◆ WORK ORDER: Type out the entries again, matching each one exactly.

Records contained in a dataset
★ ★ ★ ★ ★
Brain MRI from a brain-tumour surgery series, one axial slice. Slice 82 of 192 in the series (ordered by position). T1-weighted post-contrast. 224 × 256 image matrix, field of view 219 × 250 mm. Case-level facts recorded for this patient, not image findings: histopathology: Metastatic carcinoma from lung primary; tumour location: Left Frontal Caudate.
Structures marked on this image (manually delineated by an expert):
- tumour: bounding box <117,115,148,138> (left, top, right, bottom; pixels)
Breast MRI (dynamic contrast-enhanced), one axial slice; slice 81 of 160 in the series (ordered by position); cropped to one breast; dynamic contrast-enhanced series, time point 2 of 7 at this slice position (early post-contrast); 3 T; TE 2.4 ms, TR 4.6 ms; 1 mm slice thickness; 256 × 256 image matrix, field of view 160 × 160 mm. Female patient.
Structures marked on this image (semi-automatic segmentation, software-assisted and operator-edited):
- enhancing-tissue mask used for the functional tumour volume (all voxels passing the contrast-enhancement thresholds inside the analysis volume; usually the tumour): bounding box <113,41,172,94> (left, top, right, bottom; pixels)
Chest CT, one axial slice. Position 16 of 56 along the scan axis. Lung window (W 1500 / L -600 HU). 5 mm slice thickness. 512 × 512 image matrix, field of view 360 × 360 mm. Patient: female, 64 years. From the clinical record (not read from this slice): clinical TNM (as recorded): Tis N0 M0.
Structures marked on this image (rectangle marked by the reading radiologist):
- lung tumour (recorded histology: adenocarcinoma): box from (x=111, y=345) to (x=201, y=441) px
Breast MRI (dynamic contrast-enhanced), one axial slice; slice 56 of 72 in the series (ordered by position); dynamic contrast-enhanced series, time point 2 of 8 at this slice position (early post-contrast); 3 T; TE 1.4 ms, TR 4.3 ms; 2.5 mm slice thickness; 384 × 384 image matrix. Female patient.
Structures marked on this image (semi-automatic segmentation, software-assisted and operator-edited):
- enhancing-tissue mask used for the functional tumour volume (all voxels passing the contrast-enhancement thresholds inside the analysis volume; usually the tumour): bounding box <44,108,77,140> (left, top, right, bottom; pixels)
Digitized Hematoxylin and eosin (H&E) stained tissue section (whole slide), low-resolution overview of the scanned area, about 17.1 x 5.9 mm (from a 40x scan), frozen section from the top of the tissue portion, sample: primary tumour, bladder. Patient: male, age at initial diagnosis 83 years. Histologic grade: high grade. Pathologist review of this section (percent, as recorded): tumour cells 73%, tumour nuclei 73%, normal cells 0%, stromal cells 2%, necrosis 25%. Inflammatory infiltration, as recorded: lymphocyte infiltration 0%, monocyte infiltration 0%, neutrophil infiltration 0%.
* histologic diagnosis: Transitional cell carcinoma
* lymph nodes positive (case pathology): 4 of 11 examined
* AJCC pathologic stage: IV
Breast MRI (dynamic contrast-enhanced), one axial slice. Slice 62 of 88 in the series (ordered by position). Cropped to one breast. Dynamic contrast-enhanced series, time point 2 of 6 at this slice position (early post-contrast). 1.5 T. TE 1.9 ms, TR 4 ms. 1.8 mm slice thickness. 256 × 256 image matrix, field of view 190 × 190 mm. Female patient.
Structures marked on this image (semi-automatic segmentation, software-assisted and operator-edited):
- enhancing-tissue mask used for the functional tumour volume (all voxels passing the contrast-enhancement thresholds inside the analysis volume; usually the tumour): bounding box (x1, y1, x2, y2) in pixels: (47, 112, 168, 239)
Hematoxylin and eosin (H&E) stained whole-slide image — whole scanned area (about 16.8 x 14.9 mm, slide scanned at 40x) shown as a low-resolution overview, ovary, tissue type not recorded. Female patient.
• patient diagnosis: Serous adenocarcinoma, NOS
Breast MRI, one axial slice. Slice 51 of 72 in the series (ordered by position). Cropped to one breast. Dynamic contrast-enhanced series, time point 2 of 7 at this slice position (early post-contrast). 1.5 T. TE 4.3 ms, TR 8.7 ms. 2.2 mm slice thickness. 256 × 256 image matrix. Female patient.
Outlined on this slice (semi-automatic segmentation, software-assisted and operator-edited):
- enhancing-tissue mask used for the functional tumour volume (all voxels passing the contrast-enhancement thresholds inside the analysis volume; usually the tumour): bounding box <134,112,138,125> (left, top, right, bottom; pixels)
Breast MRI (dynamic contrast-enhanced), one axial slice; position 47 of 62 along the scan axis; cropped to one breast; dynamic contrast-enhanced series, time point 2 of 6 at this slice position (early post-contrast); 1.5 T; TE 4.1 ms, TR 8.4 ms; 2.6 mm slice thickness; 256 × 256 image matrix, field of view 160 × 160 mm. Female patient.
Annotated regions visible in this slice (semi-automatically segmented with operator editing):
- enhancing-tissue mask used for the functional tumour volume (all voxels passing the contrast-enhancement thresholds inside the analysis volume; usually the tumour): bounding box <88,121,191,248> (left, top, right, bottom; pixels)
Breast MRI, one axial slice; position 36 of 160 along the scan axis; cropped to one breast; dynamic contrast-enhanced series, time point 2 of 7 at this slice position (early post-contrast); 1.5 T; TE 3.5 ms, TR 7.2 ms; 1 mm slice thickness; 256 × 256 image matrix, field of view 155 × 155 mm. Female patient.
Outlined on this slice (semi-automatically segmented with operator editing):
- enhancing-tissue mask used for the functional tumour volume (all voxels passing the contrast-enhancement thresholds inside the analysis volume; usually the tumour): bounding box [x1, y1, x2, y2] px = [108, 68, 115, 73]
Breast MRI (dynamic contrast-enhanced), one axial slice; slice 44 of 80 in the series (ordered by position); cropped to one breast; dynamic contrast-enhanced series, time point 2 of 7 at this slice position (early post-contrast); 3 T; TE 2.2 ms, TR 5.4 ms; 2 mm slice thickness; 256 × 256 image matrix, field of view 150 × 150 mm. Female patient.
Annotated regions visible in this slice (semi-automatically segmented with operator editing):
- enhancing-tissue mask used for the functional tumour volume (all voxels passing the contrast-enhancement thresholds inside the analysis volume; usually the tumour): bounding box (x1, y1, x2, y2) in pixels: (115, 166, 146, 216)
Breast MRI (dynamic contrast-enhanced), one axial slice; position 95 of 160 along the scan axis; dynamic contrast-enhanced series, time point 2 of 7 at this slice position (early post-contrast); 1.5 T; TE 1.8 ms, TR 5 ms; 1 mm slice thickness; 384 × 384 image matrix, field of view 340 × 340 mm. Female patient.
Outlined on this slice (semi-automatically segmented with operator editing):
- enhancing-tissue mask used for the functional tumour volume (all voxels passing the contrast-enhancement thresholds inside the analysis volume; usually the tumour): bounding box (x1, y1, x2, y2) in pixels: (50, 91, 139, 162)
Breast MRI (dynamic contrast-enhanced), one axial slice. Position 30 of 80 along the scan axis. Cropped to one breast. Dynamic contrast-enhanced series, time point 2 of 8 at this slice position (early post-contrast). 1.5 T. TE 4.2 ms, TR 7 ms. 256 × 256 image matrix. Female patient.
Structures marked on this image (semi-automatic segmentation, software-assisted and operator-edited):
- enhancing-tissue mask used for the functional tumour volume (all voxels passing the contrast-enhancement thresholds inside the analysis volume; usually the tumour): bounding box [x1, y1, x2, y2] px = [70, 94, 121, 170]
★ ★ ★ ★ ★
◆ RESPONSE AREA:
Brain MRI from a brain-tumour surgery series, one axial slice. Slice 82 of 192 in the series (ordered by position). T1-weighted post-contrast. 224 × 256 image matrix, field of view 219 × 250 mm. Case-level facts recorded for this patient, not image findings: histopathology: Metastatic carcinoma from lung primary; tumour location: Left Frontal Caudate.
Structures marked on this image (manually delineated by an expert):
- tumour: bounding box <117,115,148,138> (left, top, right, bottom; pixels)
Breast MRI (dynamic contrast-enhanced), one axial slice; slice 81 of 160 in the series (ordered by position); cropped to one breast; dynamic contrast-enhanced series, time point 2 of 7 at this slice position (early post-contrast); 3 T; TE 2.4 ms, TR 4.6 ms; 1 mm slice thickness; 256 × 256 image matrix, field of view 160 × 160 mm. Female patient.
Structures marked on this image (semi-automatic segmentation, software-assisted and operator-edited):
- enhancing-tissue mask used for the functional tumour volume (all voxels passing the contrast-enhancement thresholds inside the analysis volume; usually the tumour): bounding box <113,41,172,94> (left, top, right, bottom; pixels)
Chest CT, one axial slice. Position 16 of 56 along the scan axis. Lung window (W 1500 / L -600 HU). 5 mm slice thickness. 512 × 512 image matrix, field of view 360 × 360 mm. Patient: female, 64 years. From the clinical record (not read from this slice): clinical TNM (as recorded): Tis N0 M0.
Structures marked on this image (rectangle marked by the reading radiologist):
- lung tumour (recorded histology: adenocarcinoma): box from (x=111, y=345) to (x=201, y=441) px
Breast MRI (dynamic contrast-enhanced), one axial slice; slice 56 of 72 in the series (ordered by position); dynamic contrast-enhanced series, time point 2 of 8 at this slice position (early post-contrast); 3 T; TE 1.4 ms, TR 4.3 ms; 2.5 mm slice thickness; 384 × 384 image matrix. Female patient.
Structures marked on this image (semi-automatic segmentation, software-assisted and operator-edited):
- enhancing-tissue mask used for the functional tumour volume (all voxels passing the contrast-enhancement thresholds inside the analysis volume; usually the tumour): bounding box <44,108,77,140> (left, top, right, bottom; pixels)
Digitized Hematoxylin and eosin (H&E) stained tissue section (whole slide), low-resolution overview of the scanned area, about 17.1 x 5.9 mm (from a 40x scan), frozen section from the top of the tissue portion, sample: primary tumour, bladder. Patient: male, age at initial diagnosis 83 years. Histologic grade: high grade. Pathologist review of this section (percent, as recorded): tumour cells 73%, tumour nuclei 73%, normal cells 0%, stromal cells 2%, necrosis 25%. Inflammatory infiltration, as recorded: lymphocyte infiltration 0%, monocyte infiltration 0%, neutrophil infiltration 0%.
* histologic diagnosis: Transitional cell carcinoma
* lymph nodes positive (case pathology): 4 of 11 examined
* AJCC pathologic stage: IV
Breast MRI (dynamic contrast-enhanced), one axial slice. Slice 62 of 88 in the series (ordered by position). Cropped to one breast. Dynamic contrast-enhanced series, time point 2 of 6 at this slice position (early post-contrast). 1.5 T. TE 1.9 ms, TR 4 ms. 1.8 mm slice thickness. 256 × 256 image matrix, field of view 190 × 190 mm. Female patient.
Structures marked on this image (semi-automatic segmentation, software-assisted and operator-edited):
- enhancing-tissue mask used for the functional tumour volume (all voxels passing the contrast-enhancement thresholds inside the analysis volume; usually the tumour): bounding box (x1, y1, x2, y2) in pixels: (47, 112, 168, 239)
Hematoxylin and eosin (H&E) stained whole-slide image — whole scanned area (about 16.8 x 14.9 mm, slide scanned at 40x) shown as a low-resolution overview, ovary, tissue type not recorded. Female patient.
• patient diagnosis: Serous adenocarcinoma, NOS
Breast MRI, one axial slice. Slice 51 of 72 in the series (ordered by position). Cropped to one breast. Dynamic contrast-enhanced series, time point 2 of 7 at this slice position (early post-contrast). 1.5 T. TE 4.3 ms, TR 8.7 ms. 2.2 mm slice thickness. 256 × 256 image matrix. Female patient.
Outlined on this slice (semi-automatic segmentation, software-assisted and operator-edited):
- enhancing-tissue mask used for the functional tumour volume (all voxels passing the contrast-enhancement thresholds inside the analysis volume; usually the tumour): bounding box <134,112,138,125> (left, top, right, bottom; pixels)
Breast MRI (dynamic contrast-enhanced), one axial slice; position 47 of 62 along the scan axis; cropped to one breast; dynamic contrast-enhanced series, time point 2 of 6 at this slice position (early post-contrast); 1.5 T; TE 4.1 ms, TR 8.4 ms; 2.6 mm slice thickness; 256 × 256 image matrix, field of view 160 × 160 mm. Female patient.
Annotated regions visible in this slice (semi-automatically segmented with operator editing):
- enhancing-tissue mask used for the functional tumour volume (all voxels passing the contrast-enhancement thresholds inside the analysis volume; usually the tumour): bounding box <88,121,191,248> (left, top, right, bottom; pixels)
Breast MRI, one axial slice; position 36 of 160 along the scan axis; cropped to one breast; dynamic contrast-enhanced series, time point 2 of 7 at this slice position (early post-contrast); 1.5 T; TE 3.5 ms, TR 7.2 ms; 1 mm slice thickness; 256 × 256 image matrix, field of view 155 × 155 mm. Female patient.
Outlined on this slice (semi-automatically segmented with operator editing):
- enhancing-tissue mask used for the functional tumour volume (all voxels passing the contrast-enhancement thresholds inside the analysis volume; usually the tumour): bounding box [x1, y1, x2, y2] px = [108, 68, 115, 73]
Breast MRI (dynamic contrast-enhanced), one axial slice; slice 44 of 80 in the series (ordered by position); cropped to one breast; dynamic contrast-enhanced series, time point 2 of 7 at this slice position (early post-contrast); 3 T; TE 2.2 ms, TR 5.4 ms; 2 mm slice thickness; 256 × 256 image matrix, field of view 150 × 150 mm. Female patient.
Annotated regions visible in this slice (semi-automatically segmented with operator editing):
- enhancing-tissue mask used for the functional tumour volume (all voxels passing the contrast-enhancement thresholds inside the analysis volume; usually the tumour): bounding box (x1, y1, x2, y2) in pixels: (115, 166, 146, 216)
Breast MRI (dynamic contrast-enhanced), one axial slice; position 95 of 160 along the scan axis; dynamic contrast-enhanced series, time point 2 of 7 at this slice position (early post-contrast); 1.5 T; TE 1.8 ms, TR 5 ms; 1 mm slice thickness; 384 × 384 image matrix, field of view 340 × 340 mm. Female patient.
Outlined on this slice (semi-automatically segmented with operator editing):
- enhancing-tissue mask used for the functional tumour volume (all voxels passing the contrast-enhancement thresholds inside the analysis volume; usually the tumour): bounding box (x1, y1, x2, y2) in pixels: (50, 91, 139, 162)
Breast MRI (dynamic contrast-enhanced), one axial slice. Position 30 of 80 along the scan axis. Cropped to one breast. Dynamic contrast-enhanced series, time point 2 of 8 at this slice position (early post-contrast). 1.5 T. TE 4.2 ms, TR 7 ms. 256 × 256 image matrix. Female patient.
Structures marked on this image (semi-automatic segmentation, software-assisted and operator-edited):
- enhancing-tissue mask used for the functional tumour volume (all voxels passing the contrast-enhancement thresholds inside the analysis volume; usually the tumour): bounding box [x1, y1, x2, y2] px = [70, 94, 121, 170]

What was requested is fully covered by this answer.